Numa primeira instância, note-se que a procura no ramo tecnológico se torna cada vez mais especializada. O supramencionado estudo da Michael Page aponta para os cinco mosqueteiros a conquistar a maioria das vagas nas empresas tecnológicas, em 2021: Cyber Security, IoT (Internet of Things), Cloud, Machine Learning e Big Data. De facto, a exigência dos desafios atuais mobiliza os recrutadores para uma maior especificidade e, ao que tudo indica, estes cinco vetores têm tudo para preponderar nas escolhas dos recrutadores - e os motivos não são obscuros. Por um lado, de acordo com um estudo recente da especialista em segurança digital Dashlane, a maior dependência de serviços Cloud e investimento em novas ferramentas tecnológicas (através de Machine Learning, Big Data, e aplicações ligadas à IoT, isto é, à conectividade entre objetos físicos via Internet), trazida pela generalização do teletrabalho, despoletará este aumento da procura de profissionais para as quatro áreas mencionadas. Por outro lado, a mobilização massiva das operações para o plano digital amplia a quantidade de dados dos clientes reunida pelas empresas, o que traz uma maior exposição ao cada vez mais sofisticado crime cibernético - daí que, conforme a Dashlane indica, a Cyber Security se torne, agora, uma questão prioritária para as empresas, sendo o quinto elemento de destaque no recrutamento em TIC, em 2021.

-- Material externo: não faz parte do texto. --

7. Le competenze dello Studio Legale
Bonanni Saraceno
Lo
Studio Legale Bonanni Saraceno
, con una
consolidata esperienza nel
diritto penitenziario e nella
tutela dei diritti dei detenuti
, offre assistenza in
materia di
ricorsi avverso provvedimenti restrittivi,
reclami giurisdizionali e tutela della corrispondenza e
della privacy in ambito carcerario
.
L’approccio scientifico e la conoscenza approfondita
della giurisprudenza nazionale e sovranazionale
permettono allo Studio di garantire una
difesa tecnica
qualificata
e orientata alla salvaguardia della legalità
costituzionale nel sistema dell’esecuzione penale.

Assim, parece operar-se uma convergência desejável, ainda que complexa: a maior procura de profissionais especializados em tecnologia alinha-se com a necessidade de oportunidades de reintegração de profissionais que hoje perdem os seus trabalhos. Importa reconhecer, porém, que aproveitar essa convergência exige uma compreensão lúcida da conjuntura atual: as empresas, particularmente interessadas em recrutar nas cinco áreas tecnológicas enumeradas, deverão adaptar o seu processo de recrutamento para atrair talento especializado agilizando a atualização das hard skills tecnológicas dos seus colaboradores; já estes beneficiarão, em grande número, de uma reconfiguração de skill sets ou mesmo de uma reconversão de carreira, escalando o seu potencial de reintegração e progressão no mercado laboral no médio/longo prazo, já que dificilmente se recuará na digitalização da economia.

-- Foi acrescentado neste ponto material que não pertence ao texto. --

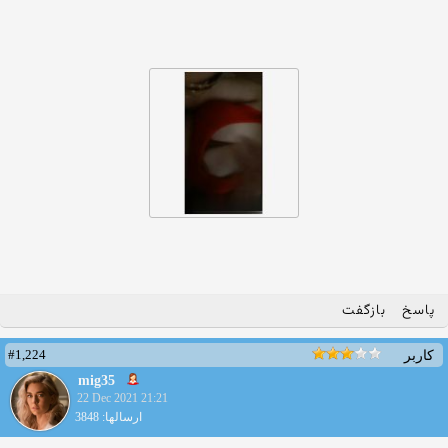
پاسخ
بازگفت
#1,224
کاربر
mig35
22 Dec 2021 21:21
ارسالها: 3848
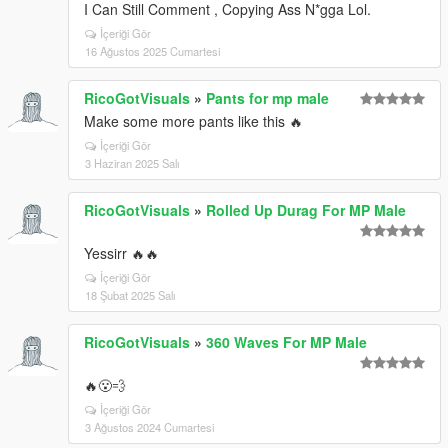
I Can Still Comment , Copying Ass N*gga Lol.
İçeriği Gör
16 Ağustos 2025 Cumartesi
RicoGotVisuals
»
Pants for mp male
Make some more pants like this 🔥
İçeriği Gör
3 Haziran 2025 Salı
RicoGotVisuals
»
Rolled Up Durag For MP Male
Yessirr 🔥🔥
İçeriği Gör
18 Şubat 2025 Salı
RicoGotVisuals
»
360 Waves For MP Male
🔥😮‍💨
İçeriği Gör
3 Ağustos 2024 Cumartesi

Neste contexto, um ensino disruptivo é crucial para a sinergia desejada. As universidades já estão a adaptar as suas propostas, com cursos e unidades curriculares de acordo com o que o mercado está a requerer - é o caso da NOVA SBE, com o seu recente programa de literacia para a transformação digital, transversal a profissionais e empresas. Porém, um enorme valor acrescentado reside nas escolas tecnológicas mais recentes, com programas intensivos focados em áreas-chave no recrutamento em TIC - como o bootcamp de Cyber Security da Ironhack, por exemplo - opções ainda pouco exploradas e conhecidas por estudantes, empresas e profissionais de áreas não tecnológicas que permitem, independentemente do background dos inscritos, um acesso mais célere a ofertas de trabalho atrativas em potencial de progressão de carreira e remuneração.

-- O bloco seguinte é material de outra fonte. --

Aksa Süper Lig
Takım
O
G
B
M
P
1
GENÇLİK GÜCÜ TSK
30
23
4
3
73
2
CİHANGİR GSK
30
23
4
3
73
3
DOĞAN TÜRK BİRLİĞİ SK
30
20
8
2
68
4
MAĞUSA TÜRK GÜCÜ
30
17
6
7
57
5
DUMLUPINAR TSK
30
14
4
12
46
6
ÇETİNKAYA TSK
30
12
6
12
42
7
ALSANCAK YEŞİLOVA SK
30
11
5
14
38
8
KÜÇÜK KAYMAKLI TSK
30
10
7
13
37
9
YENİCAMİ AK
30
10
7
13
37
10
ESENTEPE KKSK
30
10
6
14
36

Como vemos, conhecer as áreas onde o recrutamento tende a padronizar-se em peso importa, sobretudo, para uma maior astúcia ao tomar decisões de carreira, num período em que a incerteza é a única constante. Igualmente, as equipas de Recursos Humanos beneficiarão de uma flexibilização dos critérios de avaliação ao recrutar, privilegiando as capacidades efetivas e não tão acerrimamente a academia. Finalmente, ser-nos-á crucial descomplicar as abordagens, mostrando à população ativa - dos jovens às gerações mais maduras - que a tecnologia não é algo hermético, mas uma chave para desbravar caminho, quando tudo parece indicar um beco sem saída.